Bread eggplant (breading ingredients/steps below)
Heat oil in deep pan to 350°F
Fry eggplant till golden brown
Drain fried eggplant on rack, paper towels or brown paper bag
Place eggplant in single layer on a cookie/sheet pan
Spoon enough tomato sauce on each eggplant round to cover
Season with additional herbs and spices
Sprinkle with grated cheeses
Place a slice of mozzarella on top
Place under broiler till cheese is melted and browned
Serve hot or cold; with pasta, salad or on Italian bread
*Breading Ingredients/Steps*: 




*Dredge flour:* Choice of flour (AP flour, peanut flour, flaxseed meal or combo), ground sea salt, ground peppercorn blend
*Egg wash:* Egg, milk (or buttermilk), ground sea salt, ground peppercorn blend, ground red pepper flakes
*Crumbs:* Panko or Regular Unseasoned bread crumbs, Oregano, Garlic powder, Onion powder, Goya Adobo Seasoning, Accent, Ground Sea Salt, Ground peppercorns, Ground red pepper flakes, Cayenne, Paprika, Thyme, Rosemary, Freshly grated Romano & Parmesan cheeses


----------



## LPBeier (Jul 8, 2011)

Ms M, I was saying to DH last night "I have to use up these eggplants tomorrow.....now I know how!  This is is a little different from my own version and sounds delicious!  Thanks.


----------



## Zhizara (Jul 8, 2011)

I love eggplant.  Thanks, MSM.  Printed out a copy to try.


----------



## Snip 13 (Jul 8, 2011)

Yum yum, drooling here!


----------



## CookingMamaof2 (Jul 8, 2011)

One of my all time favorite foods.  That looks delicious.


----------



## msmofet (Jul 8, 2011)

Thank you everyone. Enjoy and let me know what you think.


----------



## PrincessFiona60 (Jul 8, 2011)

I love eggplant Parmesan...yum!  Thanks!


----------



## msmofet (Jul 9, 2011)

PrincessFiona60 said:


> I love eggplant Parmesan...yum! Thanks!

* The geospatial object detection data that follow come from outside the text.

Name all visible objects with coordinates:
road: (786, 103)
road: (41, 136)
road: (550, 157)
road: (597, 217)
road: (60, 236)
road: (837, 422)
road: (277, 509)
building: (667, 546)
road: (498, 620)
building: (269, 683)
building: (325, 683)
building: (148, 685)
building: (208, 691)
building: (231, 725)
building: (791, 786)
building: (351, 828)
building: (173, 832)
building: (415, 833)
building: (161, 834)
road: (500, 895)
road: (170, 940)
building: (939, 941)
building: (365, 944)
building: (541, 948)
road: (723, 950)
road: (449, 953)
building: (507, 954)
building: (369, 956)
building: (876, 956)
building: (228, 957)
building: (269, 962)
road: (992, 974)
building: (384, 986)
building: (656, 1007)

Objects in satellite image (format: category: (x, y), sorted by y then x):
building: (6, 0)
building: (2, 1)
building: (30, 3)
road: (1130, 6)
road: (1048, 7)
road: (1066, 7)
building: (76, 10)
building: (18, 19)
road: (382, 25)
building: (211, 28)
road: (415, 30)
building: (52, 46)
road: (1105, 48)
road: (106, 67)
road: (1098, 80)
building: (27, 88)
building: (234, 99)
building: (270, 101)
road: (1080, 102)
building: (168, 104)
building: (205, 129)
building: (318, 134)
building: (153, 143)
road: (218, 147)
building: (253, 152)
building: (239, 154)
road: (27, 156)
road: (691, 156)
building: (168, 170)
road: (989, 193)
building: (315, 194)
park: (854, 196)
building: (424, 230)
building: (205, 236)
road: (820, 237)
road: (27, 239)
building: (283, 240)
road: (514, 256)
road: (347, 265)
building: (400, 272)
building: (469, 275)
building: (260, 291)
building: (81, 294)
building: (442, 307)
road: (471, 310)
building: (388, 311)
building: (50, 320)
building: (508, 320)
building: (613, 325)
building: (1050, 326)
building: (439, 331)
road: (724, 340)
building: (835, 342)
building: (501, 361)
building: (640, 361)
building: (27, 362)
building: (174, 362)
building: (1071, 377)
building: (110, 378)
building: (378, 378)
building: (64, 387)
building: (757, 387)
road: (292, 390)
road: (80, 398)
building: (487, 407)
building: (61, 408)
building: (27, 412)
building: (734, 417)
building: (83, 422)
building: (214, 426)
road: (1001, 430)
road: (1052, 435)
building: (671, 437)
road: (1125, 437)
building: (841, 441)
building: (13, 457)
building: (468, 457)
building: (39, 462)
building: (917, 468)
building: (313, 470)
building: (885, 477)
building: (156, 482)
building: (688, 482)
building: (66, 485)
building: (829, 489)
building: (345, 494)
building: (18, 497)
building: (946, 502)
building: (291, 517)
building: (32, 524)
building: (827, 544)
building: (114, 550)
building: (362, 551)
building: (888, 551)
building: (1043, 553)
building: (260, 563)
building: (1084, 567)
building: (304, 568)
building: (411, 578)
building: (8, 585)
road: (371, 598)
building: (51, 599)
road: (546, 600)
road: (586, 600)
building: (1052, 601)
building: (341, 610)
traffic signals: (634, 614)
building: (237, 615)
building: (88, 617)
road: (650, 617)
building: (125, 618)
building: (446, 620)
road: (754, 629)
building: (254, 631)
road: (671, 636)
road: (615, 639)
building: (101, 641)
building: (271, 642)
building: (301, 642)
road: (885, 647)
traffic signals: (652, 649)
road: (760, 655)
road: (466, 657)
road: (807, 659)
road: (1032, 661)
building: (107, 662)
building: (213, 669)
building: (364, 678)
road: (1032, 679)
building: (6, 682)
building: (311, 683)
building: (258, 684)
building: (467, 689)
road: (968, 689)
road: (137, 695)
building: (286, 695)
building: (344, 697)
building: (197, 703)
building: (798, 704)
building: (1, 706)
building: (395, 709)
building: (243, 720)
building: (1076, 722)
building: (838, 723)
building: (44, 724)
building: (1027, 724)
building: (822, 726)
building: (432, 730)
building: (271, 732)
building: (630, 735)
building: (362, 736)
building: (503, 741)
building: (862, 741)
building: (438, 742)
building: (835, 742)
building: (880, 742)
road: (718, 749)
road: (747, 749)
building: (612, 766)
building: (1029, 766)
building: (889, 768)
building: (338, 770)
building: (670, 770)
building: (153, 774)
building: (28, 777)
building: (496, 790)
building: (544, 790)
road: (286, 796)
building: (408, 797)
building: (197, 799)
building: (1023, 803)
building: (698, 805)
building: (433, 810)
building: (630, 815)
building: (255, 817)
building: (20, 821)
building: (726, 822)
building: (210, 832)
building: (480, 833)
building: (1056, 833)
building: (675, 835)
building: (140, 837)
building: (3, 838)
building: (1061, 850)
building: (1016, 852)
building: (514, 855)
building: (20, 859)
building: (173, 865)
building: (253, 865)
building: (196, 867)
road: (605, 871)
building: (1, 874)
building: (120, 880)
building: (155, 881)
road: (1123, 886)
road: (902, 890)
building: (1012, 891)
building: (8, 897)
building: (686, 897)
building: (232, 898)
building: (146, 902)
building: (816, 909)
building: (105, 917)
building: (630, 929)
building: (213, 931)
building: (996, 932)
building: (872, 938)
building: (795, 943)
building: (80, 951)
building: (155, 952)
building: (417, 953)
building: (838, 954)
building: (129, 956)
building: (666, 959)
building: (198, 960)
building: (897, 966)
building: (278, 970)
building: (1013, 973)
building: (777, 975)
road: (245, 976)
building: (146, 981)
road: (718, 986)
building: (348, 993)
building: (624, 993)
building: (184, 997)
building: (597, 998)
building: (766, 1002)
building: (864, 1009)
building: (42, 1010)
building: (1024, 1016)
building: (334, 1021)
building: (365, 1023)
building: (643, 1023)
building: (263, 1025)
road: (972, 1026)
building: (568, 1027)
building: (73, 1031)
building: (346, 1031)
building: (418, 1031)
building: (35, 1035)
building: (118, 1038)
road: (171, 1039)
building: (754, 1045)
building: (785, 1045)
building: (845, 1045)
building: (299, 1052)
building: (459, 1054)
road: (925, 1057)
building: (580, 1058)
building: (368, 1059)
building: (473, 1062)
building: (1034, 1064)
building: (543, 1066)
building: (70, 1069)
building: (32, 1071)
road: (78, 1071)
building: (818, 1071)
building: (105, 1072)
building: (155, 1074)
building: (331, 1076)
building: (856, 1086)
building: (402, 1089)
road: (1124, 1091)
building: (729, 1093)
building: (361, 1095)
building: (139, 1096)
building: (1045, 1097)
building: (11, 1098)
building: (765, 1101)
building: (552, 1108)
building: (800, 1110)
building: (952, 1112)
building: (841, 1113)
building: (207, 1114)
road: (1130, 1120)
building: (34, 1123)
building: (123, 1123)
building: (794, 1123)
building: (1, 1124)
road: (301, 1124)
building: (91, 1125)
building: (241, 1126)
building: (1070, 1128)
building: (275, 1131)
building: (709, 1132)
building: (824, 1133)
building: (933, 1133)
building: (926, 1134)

 Thank you and you're welcome.


----------



## dragnlaw (Apr 30, 2021)

Thanks for this link! 

Copied and pasted!


----------



## bbqcoder (May 1, 2021)

So you don’t bother with salting the eggplants?


----------



## msmofet (May 1, 2021)

bbqcoder said:


> So you don’t bother with salting the eggplants?

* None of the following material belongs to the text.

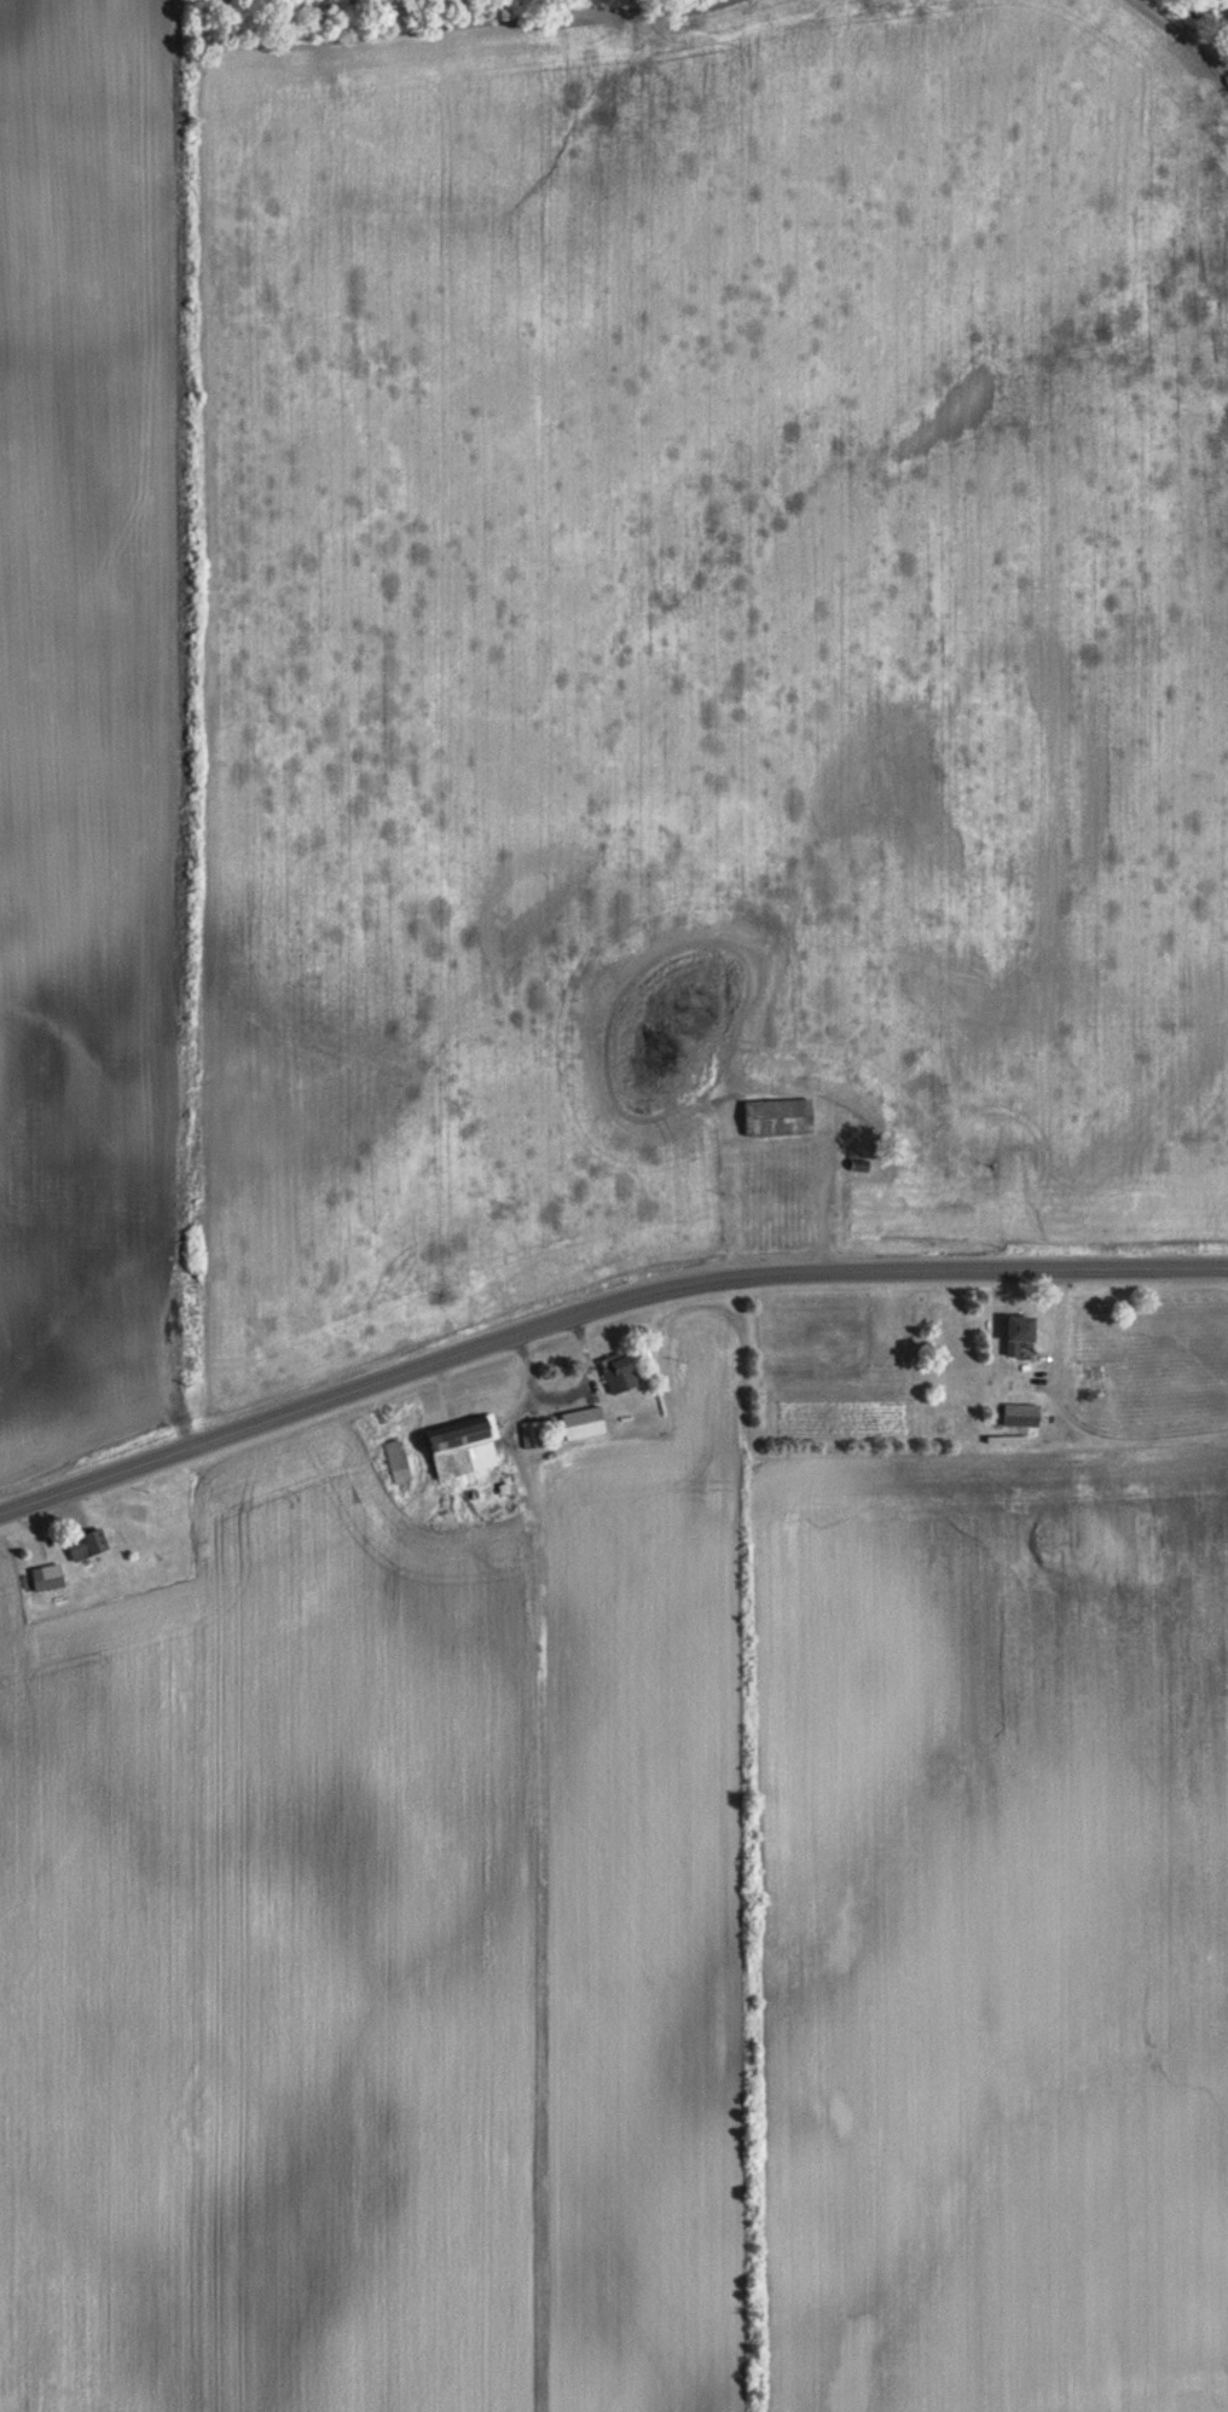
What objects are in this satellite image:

Nope. Or peeling. I don’t see the need. The skin isn’t bitter and I feel it keeps the meat together when cooked (eggplant tends to get to soft). I don’t think the meat is watery so why waste time and salt. My mom would salt and the eggplant felt rubbery to me. I didn’t like the texture.


----------



## dragnlaw (May 1, 2021)

Depending on the age/size of the eggplant, I've found that salting is really just to help get rid of extra moisture.  If it is older, not too much will get rid of bitterness. IMHO

By age/size I'm referring to how long it has been since picked, how long it has been sitting in the fridge, etc.  

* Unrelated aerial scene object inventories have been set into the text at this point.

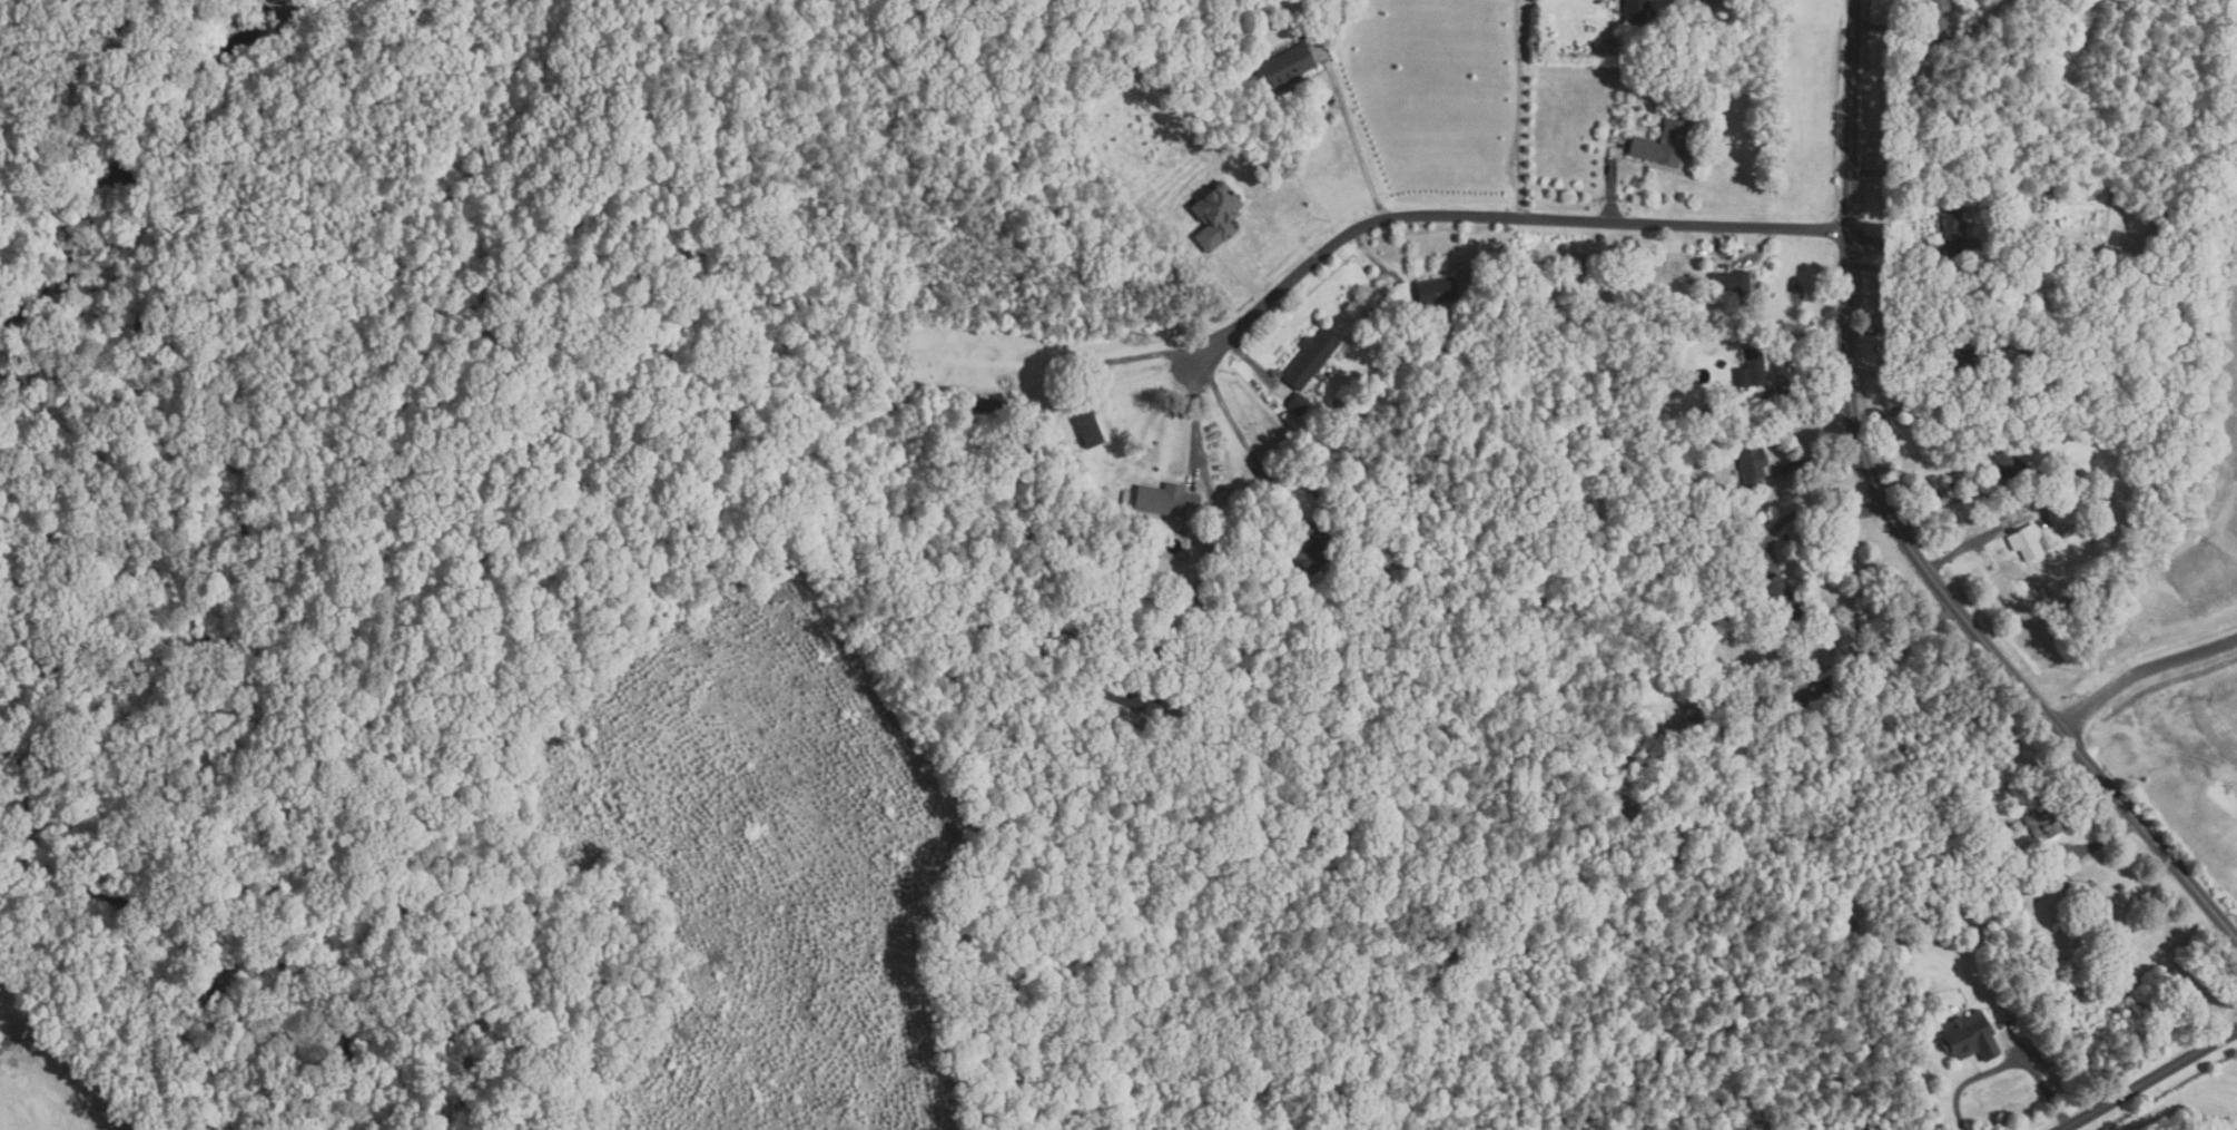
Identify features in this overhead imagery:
building: (1635, 10)
building: (1940, 16)
building: (1284, 68)
building: (1911, 76)
road: (1452, 93)
road: (1523, 94)
building: (1925, 99)
road: (1354, 138)
building: (1663, 143)
building: (1935, 160)
road: (1611, 192)
building: (1680, 197)
road: (1525, 204)
building: (1215, 215)
road: (1500, 220)
building: (1953, 223)
road: (1899, 247)
building: (2013, 247)
road: (1741, 256)
road: (1916, 267)
river: (47, 269)
building: (1588, 273)
road: (1245, 280)
river: (16, 282)
building: (1731, 286)
building: (1401, 289)
building: (1436, 289)
building: (2018, 291)
river: (42, 297)
river: (55, 311)
building: (1584, 314)
road: (1901, 331)
building: (2035, 347)
road: (1142, 356)
building: (1309, 358)
river: (25, 360)
building: (1964, 360)
road: (1254, 365)
building: (1751, 368)
building: (1068, 371)
road: (1809, 389)
building: (1993, 400)
building: (2014, 400)
building: (1297, 405)
building: (987, 407)
road: (1199, 416)
building: (1085, 423)
road: (1236, 429)
building: (1325, 450)
road: (1818, 460)
building: (2007, 462)
building: (1751, 466)
building: (2075, 476)
building: (2050, 477)
building: (1296, 482)
building: (1317, 488)
building: (1166, 500)
road: (1943, 505)
road: (1810, 511)
building: (2060, 513)
road: (1895, 526)
building: (2026, 542)
road: (1974, 544)
building: (1316, 548)
building: (2205, 592)
building: (1781, 602)
building: (1724, 603)
building: (1718, 608)
road: (1906, 641)
building: (1842, 654)
road: (2141, 675)
building: (1832, 691)
building: (1131, 697)
building: (1145, 729)
building: (2045, 824)
building: (1954, 835)
road: (2097, 844)
building: (1931, 894)
building: (2070, 940)
building: (1971, 1038)
road: (2011, 1065)
road: (2149, 1079)
river: (1857, 1117)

Fresh off the plant I find the skin much better, not so tough. I talking about globe eggplants here.  

If I'm just frying them in breadcrumbs (my father loved them that way, and is the first way I ever even knew about eggplants) I leave the skin on as I think it helps to hold the slice together.  If the slice is being used along with something else, as in a sandwich, I'll remove the skin.


----------



## bbqcoder (May 27, 2021)

msmofet said:


> *Herbs and spices (to taste):*
> 
> 
> 
> ...



What are the quantities of spices that you use? I guess for the hot peppers, you might do quarter teaspoon but for the rest, a full teaspoon?


----------



## msmofet (May 27, 2021)

bbqcoder said:


> What are the quantities of spices that you use? I guess for the hot peppers, you might do quarter teaspoon but for the rest, a full teaspoon?



This is my all purpose house blend seasoning. I use it on everything. I make a large batch ahead of time. I just add and taste till it’s the way I like it. Sorry for I don’t have exact measurements. Go easy on the pepper at first.


----------